ゴルフボールに、除草剤…問題が次々出てきて
一連の問題を受け、国土交通省はビッグモーターの34事業所の事業停止を命じ、金融庁は保険代理店登録を取り消した。2023年7月に創業者の兼重宏行社長が辞任し、会社は経営危機に陥った。
話は横道にそれるが、顧客の車を傷つける道具としてゴルフボールを使ったことが判明すると、ゴルフ好きの兼重宏行社長が、記者会見で顧客の車を傷つけたことよりも「ゴルフを冒涜するな」と発言したとして物議を醸した。また、販売店周辺の街路樹などに除草剤をまくなどして枯らしていたこともわかり、企業風土の異常さを象徴づける結果になった。

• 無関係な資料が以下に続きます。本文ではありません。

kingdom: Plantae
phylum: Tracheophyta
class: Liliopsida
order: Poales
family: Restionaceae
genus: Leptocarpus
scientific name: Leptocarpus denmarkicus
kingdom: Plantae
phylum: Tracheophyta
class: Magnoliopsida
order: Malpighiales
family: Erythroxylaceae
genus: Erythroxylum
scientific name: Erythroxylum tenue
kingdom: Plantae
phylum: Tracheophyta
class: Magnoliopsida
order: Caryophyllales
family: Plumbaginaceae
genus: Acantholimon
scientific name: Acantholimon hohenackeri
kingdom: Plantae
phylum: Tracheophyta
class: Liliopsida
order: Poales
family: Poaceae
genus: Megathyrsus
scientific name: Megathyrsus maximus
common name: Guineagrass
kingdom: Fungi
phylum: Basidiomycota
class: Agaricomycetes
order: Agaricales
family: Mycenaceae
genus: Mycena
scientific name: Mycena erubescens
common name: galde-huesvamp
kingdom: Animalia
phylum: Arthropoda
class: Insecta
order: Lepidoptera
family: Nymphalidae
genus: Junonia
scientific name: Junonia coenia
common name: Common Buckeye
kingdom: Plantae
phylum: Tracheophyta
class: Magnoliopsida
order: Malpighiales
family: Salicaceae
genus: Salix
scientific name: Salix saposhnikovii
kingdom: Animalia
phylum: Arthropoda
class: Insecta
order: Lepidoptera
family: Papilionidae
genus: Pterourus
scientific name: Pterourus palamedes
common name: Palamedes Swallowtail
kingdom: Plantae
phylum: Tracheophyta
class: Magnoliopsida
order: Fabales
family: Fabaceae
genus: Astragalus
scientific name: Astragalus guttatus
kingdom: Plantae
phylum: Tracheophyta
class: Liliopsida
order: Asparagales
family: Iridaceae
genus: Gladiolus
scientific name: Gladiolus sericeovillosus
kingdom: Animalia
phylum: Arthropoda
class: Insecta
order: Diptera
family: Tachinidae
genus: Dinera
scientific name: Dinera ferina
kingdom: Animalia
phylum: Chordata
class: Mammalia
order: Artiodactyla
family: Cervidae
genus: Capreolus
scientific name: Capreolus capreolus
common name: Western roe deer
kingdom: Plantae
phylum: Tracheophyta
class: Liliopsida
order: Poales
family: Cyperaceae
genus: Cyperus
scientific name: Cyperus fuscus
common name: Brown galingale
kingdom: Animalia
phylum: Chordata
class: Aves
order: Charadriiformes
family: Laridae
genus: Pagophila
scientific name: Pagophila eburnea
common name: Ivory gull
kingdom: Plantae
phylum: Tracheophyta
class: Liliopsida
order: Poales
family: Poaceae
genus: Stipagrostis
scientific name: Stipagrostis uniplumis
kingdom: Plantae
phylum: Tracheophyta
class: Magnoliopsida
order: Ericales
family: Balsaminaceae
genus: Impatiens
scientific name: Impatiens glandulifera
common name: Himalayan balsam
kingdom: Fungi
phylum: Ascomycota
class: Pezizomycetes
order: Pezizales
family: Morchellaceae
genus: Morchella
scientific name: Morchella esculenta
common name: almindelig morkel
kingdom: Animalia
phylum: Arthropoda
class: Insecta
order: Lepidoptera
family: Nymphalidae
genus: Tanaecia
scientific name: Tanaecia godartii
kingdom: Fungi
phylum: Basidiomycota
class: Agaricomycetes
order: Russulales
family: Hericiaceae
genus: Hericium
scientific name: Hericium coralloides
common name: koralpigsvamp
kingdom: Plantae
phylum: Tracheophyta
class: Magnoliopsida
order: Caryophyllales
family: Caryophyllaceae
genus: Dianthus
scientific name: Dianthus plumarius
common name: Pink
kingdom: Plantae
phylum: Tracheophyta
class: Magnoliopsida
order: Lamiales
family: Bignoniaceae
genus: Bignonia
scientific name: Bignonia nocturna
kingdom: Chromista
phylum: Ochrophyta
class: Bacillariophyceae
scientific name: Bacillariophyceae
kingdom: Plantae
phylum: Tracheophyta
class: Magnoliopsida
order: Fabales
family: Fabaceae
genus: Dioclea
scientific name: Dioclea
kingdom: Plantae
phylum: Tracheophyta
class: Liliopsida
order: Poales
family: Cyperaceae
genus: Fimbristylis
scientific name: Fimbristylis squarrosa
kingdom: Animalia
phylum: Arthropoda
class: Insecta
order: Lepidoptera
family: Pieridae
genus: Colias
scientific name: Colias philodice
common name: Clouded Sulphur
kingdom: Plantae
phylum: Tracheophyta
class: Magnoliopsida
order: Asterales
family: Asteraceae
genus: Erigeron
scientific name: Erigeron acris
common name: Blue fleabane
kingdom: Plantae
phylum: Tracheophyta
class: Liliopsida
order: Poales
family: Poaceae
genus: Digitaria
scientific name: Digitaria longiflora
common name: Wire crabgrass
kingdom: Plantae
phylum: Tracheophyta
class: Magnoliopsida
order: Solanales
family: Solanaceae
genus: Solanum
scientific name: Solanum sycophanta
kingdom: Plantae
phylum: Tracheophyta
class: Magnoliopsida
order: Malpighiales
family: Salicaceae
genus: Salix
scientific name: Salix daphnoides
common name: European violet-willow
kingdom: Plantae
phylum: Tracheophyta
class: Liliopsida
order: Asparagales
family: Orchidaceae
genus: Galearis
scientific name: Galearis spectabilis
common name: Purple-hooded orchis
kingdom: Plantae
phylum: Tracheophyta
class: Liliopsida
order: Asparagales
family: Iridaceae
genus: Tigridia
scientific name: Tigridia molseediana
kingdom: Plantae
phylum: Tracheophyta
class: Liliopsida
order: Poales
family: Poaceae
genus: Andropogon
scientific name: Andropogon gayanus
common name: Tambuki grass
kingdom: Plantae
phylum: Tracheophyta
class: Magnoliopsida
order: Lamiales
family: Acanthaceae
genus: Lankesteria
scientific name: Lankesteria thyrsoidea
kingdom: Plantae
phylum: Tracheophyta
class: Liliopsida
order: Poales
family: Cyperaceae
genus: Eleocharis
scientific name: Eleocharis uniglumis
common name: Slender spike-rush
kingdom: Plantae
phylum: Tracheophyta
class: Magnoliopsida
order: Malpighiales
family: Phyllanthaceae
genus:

この問題発覚後、損保ジャパンと親会社SOMPOホールディングスのトップはともに引責辞任。2024年1月、金融庁から両社は業務改善命令を受けている。そして、2024年5月、ビッグモーターは事業継承会社「WECARS」と旧法人格「BALM」の2社に分割され、伊藤忠商事グループと企業再生ファンドが合計400億円を出資してWECARSの株式を取得し、創業家は経営から完全に排除された。その創業家は被害者補償のため100億円をBALMに拠出している。しかし、不正請求の被害補償が進まないまま、旧法人格BALMは負債総額831億円・債権者163名を抱えたまま2024年12月2日、東京地裁に民事再生法の適用を申請した。信頼回復への道は依然として険しい状況が続いている。